Kişinin kendisini nasıl algıladığının, yetişme şartlarında ebeveynlerinin, değerli öteki yetişkinlerin ve akranların reaksiyonlarıyla çok kontaklı olduğuna işaret eden Dr. Öğr. Üyesi Billur Örnek, “Karşıdan bakıldığında üst seviyede başarılı bir mesleği olan bireylerin, çocuklukta ebeveynlerin mükemmeliyetçiliği ile karşılaştığı için kendisini hiçbir vakit kâfi ve başarılı hissedemediğini gözlemliyoruz. Bu durum, ebeveynlerin reaksiyonları nedeniyle kendilik algısı grafiğinin aksiye hakikat düşüşe geçmesi olarak düşünülebilir. Kişi kendisini ortaya koyduğundan daha yetersiz, düşük standartlarda algılamaktadır. Terapide kişinin kendisini oburunun gözünden görerek edindiği algısını, ortaya koyduğu gerçeklere tekrar bakarak değiştirmesine odaklanırız” diye konuştu.
“Kendilerini Koruyor Olabilirler”
Zaman vakit da bunun aksinin olduğuna işaret eden Billur Örnek, kelamlarını şöyle sürdürdü:
“Örneğin kişi, kendisini diğerlerinin tabi olduğu kuralların üstünde, şişmiş bir kendilik algısıyla tanımlıyor olabilir. Bu bazen çocukluğundan itibaren şahsa ayrıcalıklı davranılması nedeniyle, bazen de tam aksine yetersiz olduğu çok fazla söz edilmiş bireylerin kendini muhafaza kalkanı olarak görülebiliyor. Her iki durumda da terapide kendilik algısını gerçekliğe yakın noktaya çekmeyi amaçlıyoruz. Yani şişmiş kendiliği de sönmüş kendiliği de olabildiğince objektif bir yere getirerek kişinin kendisini buradan görebilmesini amaçlıyoruz.”
“Gerçeklikten Uzaklaşmayın”
Son yıllarda ebeveynlerin çocuklarda/gençlerde “olumlu kendilik algısı” oluşturma gayretinin ağır olduğunu gözlemlediklerini belirten Billur Örnek, şöyle devam etti:
“Olumlu kendilik algısı elbette istenen bir durumdur. Ama gerçeklikten uzaklaşacak kadar olumlu kendilik algısı, çocuğun eninde sonunda hayal kırıklığı yaşaması ve kendine yabancılaşması ile sonuçlanacaktır. Olumlu kendilik algısı oluşturmaktansa gerçekçi bir kendilik algısı oluşturması tarafında gençlere/ çocuklara rehberlik etmenin çok daha sağlıklı olduğuna inanıyorum. Bu biçimde çocuk/genç sahiden güçlü olan taraflarını parlatırken çok da güçlü olmayan istikametlerini geliştirme yoluna gidecektir. Uydurma bir ‘mükemmel kendilik algısı’ çocuğu/genci güçlü kılmaktan çok ruhsal bozukluklara açık ve kırılgan hale getirir.”

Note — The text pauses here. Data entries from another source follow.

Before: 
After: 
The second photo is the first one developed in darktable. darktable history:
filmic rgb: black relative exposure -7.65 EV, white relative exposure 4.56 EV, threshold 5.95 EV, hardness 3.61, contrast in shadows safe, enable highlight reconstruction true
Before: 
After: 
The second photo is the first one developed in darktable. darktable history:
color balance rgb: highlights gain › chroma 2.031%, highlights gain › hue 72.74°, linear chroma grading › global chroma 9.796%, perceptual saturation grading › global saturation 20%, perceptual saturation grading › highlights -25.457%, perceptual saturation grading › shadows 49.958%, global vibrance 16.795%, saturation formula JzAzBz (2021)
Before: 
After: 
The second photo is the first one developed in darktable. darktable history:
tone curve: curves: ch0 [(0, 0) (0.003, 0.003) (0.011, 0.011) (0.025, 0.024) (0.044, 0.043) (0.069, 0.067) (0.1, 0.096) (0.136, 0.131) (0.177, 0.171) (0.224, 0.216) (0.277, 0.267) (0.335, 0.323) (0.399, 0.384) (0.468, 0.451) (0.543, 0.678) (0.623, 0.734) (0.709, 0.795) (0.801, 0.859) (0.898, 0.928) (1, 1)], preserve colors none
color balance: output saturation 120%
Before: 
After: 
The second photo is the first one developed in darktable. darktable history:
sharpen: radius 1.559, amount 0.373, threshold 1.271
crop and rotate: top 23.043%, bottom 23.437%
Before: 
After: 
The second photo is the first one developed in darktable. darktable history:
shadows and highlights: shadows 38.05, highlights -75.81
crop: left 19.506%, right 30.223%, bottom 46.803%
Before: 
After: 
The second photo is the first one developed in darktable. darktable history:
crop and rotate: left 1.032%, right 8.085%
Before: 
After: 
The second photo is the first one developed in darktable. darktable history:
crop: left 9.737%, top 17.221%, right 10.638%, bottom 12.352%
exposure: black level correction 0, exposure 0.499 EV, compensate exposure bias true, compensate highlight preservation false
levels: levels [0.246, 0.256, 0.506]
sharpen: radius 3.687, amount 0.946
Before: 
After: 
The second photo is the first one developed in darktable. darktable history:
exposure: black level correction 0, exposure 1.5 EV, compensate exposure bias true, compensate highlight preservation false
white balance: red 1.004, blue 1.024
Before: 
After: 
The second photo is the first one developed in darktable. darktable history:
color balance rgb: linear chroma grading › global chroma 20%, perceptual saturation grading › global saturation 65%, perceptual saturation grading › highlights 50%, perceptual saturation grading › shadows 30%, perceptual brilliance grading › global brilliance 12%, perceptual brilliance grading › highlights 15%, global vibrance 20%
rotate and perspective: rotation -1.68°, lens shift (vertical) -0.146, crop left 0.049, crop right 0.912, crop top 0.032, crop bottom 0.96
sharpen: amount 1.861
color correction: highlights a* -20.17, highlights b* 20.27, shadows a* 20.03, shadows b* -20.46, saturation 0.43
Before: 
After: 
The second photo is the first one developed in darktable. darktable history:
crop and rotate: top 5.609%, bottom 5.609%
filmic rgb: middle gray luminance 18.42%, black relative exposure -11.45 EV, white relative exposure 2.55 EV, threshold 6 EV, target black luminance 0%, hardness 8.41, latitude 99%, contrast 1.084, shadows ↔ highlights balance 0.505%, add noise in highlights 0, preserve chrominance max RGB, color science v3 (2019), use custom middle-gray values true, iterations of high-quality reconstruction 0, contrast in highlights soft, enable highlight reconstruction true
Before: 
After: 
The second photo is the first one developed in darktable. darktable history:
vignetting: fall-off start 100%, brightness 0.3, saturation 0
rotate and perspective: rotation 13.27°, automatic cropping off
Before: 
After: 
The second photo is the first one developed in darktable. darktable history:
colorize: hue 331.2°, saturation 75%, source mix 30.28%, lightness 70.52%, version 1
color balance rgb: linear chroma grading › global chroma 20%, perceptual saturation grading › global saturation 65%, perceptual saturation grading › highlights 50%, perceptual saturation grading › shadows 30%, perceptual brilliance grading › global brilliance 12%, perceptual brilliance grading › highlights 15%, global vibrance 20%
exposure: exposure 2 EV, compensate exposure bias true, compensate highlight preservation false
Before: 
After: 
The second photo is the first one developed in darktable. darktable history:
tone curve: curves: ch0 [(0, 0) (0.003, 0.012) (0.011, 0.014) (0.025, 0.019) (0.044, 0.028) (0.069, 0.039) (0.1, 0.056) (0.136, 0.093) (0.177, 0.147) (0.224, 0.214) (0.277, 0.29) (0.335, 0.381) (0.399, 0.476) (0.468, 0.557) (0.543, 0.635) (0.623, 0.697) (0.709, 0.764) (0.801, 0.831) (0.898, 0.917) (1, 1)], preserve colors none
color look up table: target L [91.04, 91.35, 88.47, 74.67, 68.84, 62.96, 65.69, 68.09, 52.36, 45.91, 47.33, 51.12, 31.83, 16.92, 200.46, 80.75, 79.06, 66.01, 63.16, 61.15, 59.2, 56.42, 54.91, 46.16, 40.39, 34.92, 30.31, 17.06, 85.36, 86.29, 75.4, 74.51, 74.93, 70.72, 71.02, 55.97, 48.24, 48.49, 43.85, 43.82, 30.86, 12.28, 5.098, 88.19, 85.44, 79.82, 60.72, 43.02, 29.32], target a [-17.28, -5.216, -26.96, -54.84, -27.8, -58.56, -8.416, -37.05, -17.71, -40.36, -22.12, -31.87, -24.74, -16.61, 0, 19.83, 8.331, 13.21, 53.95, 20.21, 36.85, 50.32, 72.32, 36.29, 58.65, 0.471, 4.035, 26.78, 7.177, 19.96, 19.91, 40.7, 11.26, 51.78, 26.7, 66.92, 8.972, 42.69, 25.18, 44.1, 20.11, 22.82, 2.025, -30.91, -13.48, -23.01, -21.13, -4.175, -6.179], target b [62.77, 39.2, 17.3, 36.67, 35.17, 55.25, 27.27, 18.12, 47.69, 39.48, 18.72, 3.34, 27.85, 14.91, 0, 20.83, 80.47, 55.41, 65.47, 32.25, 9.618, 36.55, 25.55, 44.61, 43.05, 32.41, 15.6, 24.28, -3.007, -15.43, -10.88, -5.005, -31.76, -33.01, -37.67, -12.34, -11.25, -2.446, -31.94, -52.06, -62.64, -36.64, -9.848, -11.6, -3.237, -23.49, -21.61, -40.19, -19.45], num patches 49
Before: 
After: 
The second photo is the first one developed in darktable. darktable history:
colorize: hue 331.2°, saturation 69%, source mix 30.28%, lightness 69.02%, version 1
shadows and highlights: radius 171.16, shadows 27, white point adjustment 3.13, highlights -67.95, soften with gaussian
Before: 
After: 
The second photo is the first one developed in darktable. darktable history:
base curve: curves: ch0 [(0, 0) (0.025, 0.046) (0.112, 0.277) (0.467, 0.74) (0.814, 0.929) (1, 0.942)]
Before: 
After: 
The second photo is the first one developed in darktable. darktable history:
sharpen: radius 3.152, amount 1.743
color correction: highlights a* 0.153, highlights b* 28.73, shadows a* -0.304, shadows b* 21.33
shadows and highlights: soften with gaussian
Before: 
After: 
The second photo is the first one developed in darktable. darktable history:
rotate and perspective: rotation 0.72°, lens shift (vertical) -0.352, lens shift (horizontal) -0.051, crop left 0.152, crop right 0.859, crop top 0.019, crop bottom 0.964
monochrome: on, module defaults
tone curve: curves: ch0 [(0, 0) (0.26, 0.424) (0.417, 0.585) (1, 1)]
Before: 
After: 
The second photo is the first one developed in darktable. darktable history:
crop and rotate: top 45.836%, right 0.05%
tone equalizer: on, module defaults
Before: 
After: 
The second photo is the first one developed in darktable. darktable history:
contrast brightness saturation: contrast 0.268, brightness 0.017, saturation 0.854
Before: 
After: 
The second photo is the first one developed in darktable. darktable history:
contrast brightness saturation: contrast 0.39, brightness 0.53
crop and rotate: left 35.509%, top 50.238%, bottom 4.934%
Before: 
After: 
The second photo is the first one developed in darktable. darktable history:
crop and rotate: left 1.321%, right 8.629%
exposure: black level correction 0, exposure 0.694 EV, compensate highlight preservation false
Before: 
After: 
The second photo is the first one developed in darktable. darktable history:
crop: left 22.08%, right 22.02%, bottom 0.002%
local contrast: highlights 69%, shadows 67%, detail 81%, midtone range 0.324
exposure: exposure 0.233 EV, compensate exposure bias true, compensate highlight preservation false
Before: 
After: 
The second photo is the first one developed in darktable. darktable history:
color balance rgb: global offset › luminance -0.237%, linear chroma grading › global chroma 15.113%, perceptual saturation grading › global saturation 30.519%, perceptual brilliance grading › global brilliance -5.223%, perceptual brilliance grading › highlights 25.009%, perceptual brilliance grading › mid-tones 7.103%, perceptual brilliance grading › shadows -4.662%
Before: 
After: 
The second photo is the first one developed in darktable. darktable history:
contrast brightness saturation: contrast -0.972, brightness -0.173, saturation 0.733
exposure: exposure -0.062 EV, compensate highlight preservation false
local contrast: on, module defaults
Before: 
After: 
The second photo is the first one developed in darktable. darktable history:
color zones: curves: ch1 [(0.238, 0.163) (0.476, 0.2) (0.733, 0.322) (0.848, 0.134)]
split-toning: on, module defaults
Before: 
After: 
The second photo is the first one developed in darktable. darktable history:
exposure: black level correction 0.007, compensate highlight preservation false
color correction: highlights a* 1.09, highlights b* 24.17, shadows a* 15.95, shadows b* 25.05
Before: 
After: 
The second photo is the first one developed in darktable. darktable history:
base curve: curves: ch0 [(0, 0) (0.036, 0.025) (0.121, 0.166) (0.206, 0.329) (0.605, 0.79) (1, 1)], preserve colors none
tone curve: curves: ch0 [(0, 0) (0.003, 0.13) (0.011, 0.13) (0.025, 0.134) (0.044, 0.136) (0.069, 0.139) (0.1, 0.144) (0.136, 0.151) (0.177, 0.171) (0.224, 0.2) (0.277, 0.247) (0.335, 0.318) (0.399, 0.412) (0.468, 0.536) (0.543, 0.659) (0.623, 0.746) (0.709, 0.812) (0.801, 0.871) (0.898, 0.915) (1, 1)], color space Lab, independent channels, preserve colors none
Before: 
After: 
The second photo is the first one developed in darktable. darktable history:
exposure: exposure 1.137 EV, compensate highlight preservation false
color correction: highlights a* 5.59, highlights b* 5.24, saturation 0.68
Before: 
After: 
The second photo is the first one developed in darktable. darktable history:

“İnsan Kendini Evvel Diğerlerinin Gözünde Tanır”
Dr. Öğr. Üyesi Billur Örnek, sağlıklı bir kendilik algısı için neler yapılabileceğine ait şunları kaydetti:
“Çocukluktan itibaren yetişkinlerin hem çocukla olan kendi bağlantılarına dikkat etmesi hem de değerli oburlarının çocukla nasıl bağlantı kurduğunu takip etmesi gerekir. İnsan evvel oburlarının gözlerinde görerek tanır kendini. Bu nedenle yetişme etaplarında nasıl davranıldığının çok büyük ehemmiyeti var. Ne uydurma bir harikalık ile ne de mevcut güçlü taraflarını görmezden gelerek; çocuğun/gencin açıkça güçlü taraflarını da, geliştirilmesi gereken taraflarını da konuşarak ilerlemekten bahsediyorum. Bir gencin irtibat maharetleri çok güçlü ancak sabır göstermekte zorluk yaşıyor olabilir; bir başkası de çok sabırlı lakin hudut çizip haklarını korumakta zahmet çekiyor olabilir. Her ikisinin hem güçlü yanları hem geliştirilmeye açık yanları var. Kendisini bu gerçekçilik ile tanımasına müsaade verilen kişinin sağlıklı bir yetişkin olması, kendisinin farkında ve kendisiyle barışık olması çok daha kolaydır.”